DAY TWO: Drain the almonds you had soaking, add them into the blender along with 2-3 c water (the less water you add the creamier the almond milk), dates, and vanilla. Blend for a couple of minutes. Once it is completely blended, pour your almond milk through the nut milk bag (or cheese cloth/sieve) into a bowl. Squeeze as much of the liquid from the bag as possible. Once all the milk has drained through the bag you can either toss the remaining almond pulp or lay it on a cookie sheet and dry it out in the oven at 175F until it is dried out (you will have your own homemade almond meal).
A quickie soup that hits the spot on a rainy day. I just made this for lunch during Red Barn Studios' second Herbal Body Care workshop. Served with a hearty kale salad, it was the perfect creamy complement. I prefer to roast the squash ahead of time in the oven (peeling and chopping raw butternut squash is a bit labor intensive), but you can also chop the squash and add to the pot at the same time as the potatoes. If you'd like you can roast the squash a day ahead, or the morning of making the soup. You can also experiment by adding a larger amount of spices. Garnish soup with toasted pumpkin seeds and organic whole sour cream or Greek yogurt.
2 small-medium butternut squash (or combination of squash varieties)
2 Tbsp coconut oil
2 Tbsp ground or whole coriander
2 Tbsp ground nutmeg
2 Tbsp ground cinnamon
2 Tbsp chili flakes
2 yellow onions, roughly chopped
3 cloves garlic, smashed
2 Tbsp fresh ginger, minced
3 yukon gold potatoes, cut into 1/4" slices
water to cover vegetables
salt to taste
To roast squash: Preheat oven to 400F. Slice squash lengthwise and scoop out seeds. Place face-up in a baking dish. Add about 1 inch water to dish, cover with foil, and place in oven for about 45 minutes, or until tender. When cool enough, scoop squash flesh from skin into a bowl.
—————
▸ Apply what you read
a) Answer from the recipe excerpt:
(i) At what oven temperature is the leftover almond pulp dried?
(ii) What was the soup served with at the workshop lunch?
(iii) To what temperature is the oven preheated for roasting the squash?
b) Please list every ingredient in the recipe excerpt's soup list that is measured in tablespoons.
The records play no part in these tasks.
—————
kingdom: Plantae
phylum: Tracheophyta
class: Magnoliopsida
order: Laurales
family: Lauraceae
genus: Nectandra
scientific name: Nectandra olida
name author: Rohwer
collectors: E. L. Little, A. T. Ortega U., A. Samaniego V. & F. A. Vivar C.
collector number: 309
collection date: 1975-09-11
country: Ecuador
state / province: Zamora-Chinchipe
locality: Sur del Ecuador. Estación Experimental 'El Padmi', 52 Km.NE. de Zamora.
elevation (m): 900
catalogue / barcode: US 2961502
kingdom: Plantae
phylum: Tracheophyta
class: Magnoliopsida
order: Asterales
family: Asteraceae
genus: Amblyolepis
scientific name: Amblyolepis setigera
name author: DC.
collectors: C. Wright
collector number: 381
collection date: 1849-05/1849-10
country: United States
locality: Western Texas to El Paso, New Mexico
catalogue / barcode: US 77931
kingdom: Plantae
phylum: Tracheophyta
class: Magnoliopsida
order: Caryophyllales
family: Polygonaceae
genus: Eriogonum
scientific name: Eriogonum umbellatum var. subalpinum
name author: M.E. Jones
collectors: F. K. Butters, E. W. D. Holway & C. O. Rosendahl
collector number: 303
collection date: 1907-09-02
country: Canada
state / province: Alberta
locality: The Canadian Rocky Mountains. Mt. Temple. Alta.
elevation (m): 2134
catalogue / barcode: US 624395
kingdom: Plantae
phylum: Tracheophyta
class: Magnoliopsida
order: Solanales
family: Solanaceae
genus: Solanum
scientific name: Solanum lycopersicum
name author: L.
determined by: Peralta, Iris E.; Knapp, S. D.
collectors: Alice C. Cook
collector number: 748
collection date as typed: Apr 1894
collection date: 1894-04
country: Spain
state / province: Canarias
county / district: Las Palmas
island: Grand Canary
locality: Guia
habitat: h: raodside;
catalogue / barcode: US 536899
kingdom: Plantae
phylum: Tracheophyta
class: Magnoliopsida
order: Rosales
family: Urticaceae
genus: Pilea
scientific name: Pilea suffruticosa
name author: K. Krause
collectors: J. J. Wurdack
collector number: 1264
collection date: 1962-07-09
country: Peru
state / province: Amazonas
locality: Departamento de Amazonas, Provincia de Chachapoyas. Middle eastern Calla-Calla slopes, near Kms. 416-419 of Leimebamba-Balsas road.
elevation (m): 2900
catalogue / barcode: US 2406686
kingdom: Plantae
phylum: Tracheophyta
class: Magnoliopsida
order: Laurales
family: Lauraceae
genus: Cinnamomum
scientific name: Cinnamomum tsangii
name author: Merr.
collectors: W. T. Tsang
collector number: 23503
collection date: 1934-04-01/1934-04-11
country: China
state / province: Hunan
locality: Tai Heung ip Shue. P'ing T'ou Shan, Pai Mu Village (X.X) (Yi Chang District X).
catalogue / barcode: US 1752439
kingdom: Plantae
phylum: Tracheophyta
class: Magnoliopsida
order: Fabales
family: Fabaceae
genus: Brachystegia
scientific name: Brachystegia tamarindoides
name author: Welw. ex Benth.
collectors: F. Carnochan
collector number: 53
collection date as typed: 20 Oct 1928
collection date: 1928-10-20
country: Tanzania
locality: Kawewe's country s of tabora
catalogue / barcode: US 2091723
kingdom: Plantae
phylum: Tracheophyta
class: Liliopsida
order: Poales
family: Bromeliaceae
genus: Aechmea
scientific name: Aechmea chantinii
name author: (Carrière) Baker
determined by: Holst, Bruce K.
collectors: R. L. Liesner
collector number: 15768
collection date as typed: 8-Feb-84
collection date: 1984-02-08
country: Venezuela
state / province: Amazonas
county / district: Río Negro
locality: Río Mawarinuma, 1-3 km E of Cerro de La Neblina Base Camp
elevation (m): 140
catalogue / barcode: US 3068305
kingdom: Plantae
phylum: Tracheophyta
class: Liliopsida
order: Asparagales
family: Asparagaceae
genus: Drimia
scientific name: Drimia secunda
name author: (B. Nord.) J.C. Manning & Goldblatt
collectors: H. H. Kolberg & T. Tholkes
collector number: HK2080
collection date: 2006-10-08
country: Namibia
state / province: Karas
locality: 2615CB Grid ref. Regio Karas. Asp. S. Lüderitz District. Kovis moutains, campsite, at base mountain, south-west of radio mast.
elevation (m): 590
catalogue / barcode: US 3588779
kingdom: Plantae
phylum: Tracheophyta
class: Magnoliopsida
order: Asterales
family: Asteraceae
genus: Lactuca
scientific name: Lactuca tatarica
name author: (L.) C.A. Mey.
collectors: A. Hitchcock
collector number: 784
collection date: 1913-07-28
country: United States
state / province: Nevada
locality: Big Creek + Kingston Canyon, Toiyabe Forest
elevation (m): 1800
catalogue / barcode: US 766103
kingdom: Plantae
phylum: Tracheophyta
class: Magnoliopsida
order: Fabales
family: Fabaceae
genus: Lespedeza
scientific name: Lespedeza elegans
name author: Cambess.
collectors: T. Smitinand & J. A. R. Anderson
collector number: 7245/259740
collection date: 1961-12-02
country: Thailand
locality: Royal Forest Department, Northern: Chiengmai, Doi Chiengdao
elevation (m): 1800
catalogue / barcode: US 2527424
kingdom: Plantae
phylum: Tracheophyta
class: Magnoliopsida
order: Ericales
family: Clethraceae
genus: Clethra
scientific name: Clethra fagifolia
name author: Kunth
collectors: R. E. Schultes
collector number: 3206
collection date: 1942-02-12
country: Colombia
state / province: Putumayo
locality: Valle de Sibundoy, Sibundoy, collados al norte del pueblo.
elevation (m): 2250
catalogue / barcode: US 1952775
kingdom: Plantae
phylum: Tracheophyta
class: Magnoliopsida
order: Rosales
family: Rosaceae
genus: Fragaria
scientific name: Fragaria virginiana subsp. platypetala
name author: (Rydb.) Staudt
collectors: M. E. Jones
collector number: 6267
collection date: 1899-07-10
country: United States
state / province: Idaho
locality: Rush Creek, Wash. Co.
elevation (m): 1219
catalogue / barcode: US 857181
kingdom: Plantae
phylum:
—————
▸ Solutions in order
a)
(i) 175F
(ii) A hearty kale salad
(iii) 400F

b)
- Coconut oil
- Ground or whole coriander
- Ground nutmeg
- Ground cinnamon
- Chili flakes
- Fresh ginger, minced